Creatively, I also wanted to do the franchise justice by storytelling in a unique way. My video commissioner Enzo Borrelli and I traveled all over the States to make that happen. Whether that was having easter eggs of Vin’s character Dominic Toretto’s infamous cross chain in the video for “Won’t Back Down” or his classic Dodge Charger from the film featured with NLE Choppa in “Angel Pt. 1,” to working closely with Nikki Walsh and Rachel Levy from the Universal Pictures film music team on Vin Diesel’s first-ever cameo in a Fast & Furious music video for J Balvin’s “Toretto,” which was a huge win.

As the release got closer, how did you leverage the interest in the movie to help cross-promote the music?

Not going to lie, Vin has actually been an incredible and instrumental part in getting people excited early about this soundtrack in addition to the movie. We sent him a link to it a few weeks back and he’s been really leaned in ever since. He’s been promoting it on his socials, posting clips and shouting it out which created a lot of initial interest and buzz. He took a speaker to the red carpet at the global premiere in Rome to play a sneak peek of “Angel Pt. 1” while he did his interviews. There couldn’t be a better ambassador for the soundtrack and movie than him.

We have also been doing a lot of things digitally and on the ground to tie the two together. My team — Jessica Kelm, Alexis Warner, Sam Moreland, Jordan Garrett, Kylie Mohrmann, Jesse Wylde, Izzy Elefant and Nicki Miller — have been spending the last few weeks prioritizing short-form content creation on socials from our video shoots and premieres to making really cool edits and various versions of trailers to connect the dots for fans. We also had artists featured on the soundtrack across the globe present at different events and [had them] host their own personal screenings of the film in their respective hometowns.

What is the story surrounding the idea and execution of the “Angel Pt. 1” teaser?

The story of “Angel Pt. 1 (Trailer Version)” really started back in February with a conversation between myself, our president Brian Nolan and CEO Mike Caren about how we could begin to tease “Angel Pt. 1” out to fans to get them familiar with the melody before the song was released. We wanted to try to execute something we hadn’t really seen done before, which was releasing a snippet of a song commercially across DSPs to be playlisted, alongside a movie-styled music video trailer housed on NLE Choppa’s YouTube channel. The idea was to tease fans in a major way, but also create replay value and urgency on a clip we knew highly engaged fans like that of the BTS ARMY would consume at a rapid pace until the full version was released. The trailer on Choppa’s YouTube reached 1 million organic views in less than a week and our original 62-second snippet is currently at 8.2 million streams on Spotify and 42,000 creates on TikTok in the last nine days alone.
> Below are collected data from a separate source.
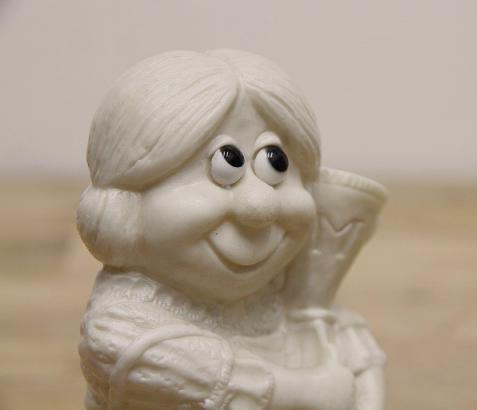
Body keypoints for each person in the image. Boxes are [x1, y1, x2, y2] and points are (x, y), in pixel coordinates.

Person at [77, 49, 385, 409]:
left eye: (275, 162)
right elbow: (144, 357)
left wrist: (352, 356)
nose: (260, 205)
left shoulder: (285, 304)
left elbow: (361, 379)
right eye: (225, 166)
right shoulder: (123, 322)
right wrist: (306, 390)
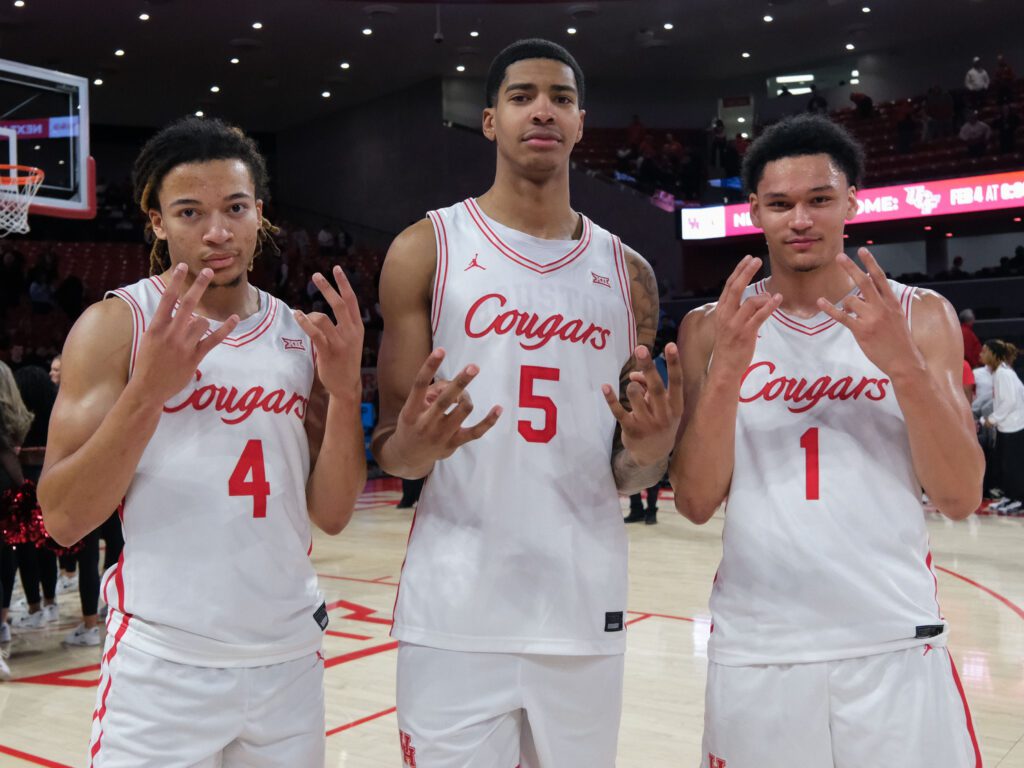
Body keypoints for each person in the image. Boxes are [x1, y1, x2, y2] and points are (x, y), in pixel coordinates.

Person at [372, 39, 682, 767]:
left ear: (580, 124)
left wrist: (651, 453)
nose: (542, 109)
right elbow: (389, 441)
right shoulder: (427, 248)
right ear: (488, 120)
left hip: (581, 604)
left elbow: (626, 470)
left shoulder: (627, 274)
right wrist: (415, 449)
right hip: (454, 608)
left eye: (561, 98)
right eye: (521, 96)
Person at [37, 116, 367, 766]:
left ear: (259, 215)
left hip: (288, 662)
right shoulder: (115, 326)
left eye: (235, 208)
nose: (217, 232)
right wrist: (147, 391)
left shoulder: (299, 335)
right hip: (164, 667)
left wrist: (348, 391)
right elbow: (66, 517)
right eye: (190, 212)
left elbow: (330, 514)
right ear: (156, 220)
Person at [670, 114, 984, 768]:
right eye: (781, 204)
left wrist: (902, 365)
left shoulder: (919, 315)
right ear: (754, 209)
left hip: (894, 637)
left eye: (819, 199)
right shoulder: (712, 327)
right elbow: (697, 500)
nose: (801, 219)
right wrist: (727, 367)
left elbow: (959, 496)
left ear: (852, 201)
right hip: (759, 643)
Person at [0, 360, 33, 681]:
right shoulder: (18, 413)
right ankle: (4, 623)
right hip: (9, 490)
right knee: (7, 555)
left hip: (9, 484)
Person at [979, 340, 1024, 509]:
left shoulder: (1003, 374)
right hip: (1008, 426)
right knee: (1006, 464)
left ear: (993, 353)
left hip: (1014, 426)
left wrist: (992, 419)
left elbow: (1009, 401)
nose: (980, 355)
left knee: (1014, 465)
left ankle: (1019, 499)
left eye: (984, 351)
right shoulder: (1001, 372)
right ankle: (1010, 496)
What else is in the works to promote this project?

Alexis Warner on my team had the great idea to partner with Twitch streamer Kai Cenat for our tracklist reveal about a week ago, which went amazingly well online, and now he will also be doing a livestream with NLE Choppa from Atlanta today (May 19) to play the entire soundtrack and talk about the film, which will be a real treat for fans. We’ve also got some really awesome collaborations with Mel’s [Drive-In] on Sunset Boulevard in Los Angeles to host a Fast & Furious “Drive Through L.A. and Car Meet Up” at their location on Sunset — where fans can come hear the soundtrack, get custom Fast and Mel’s-branded merch and experience the “FAST X Burger” for the first time ever — as well as a really cool gaming influencer event with GameOver this weekend. We’re beyond excited and looking forward to making this the most successful Fast & Furious soundtrack yet.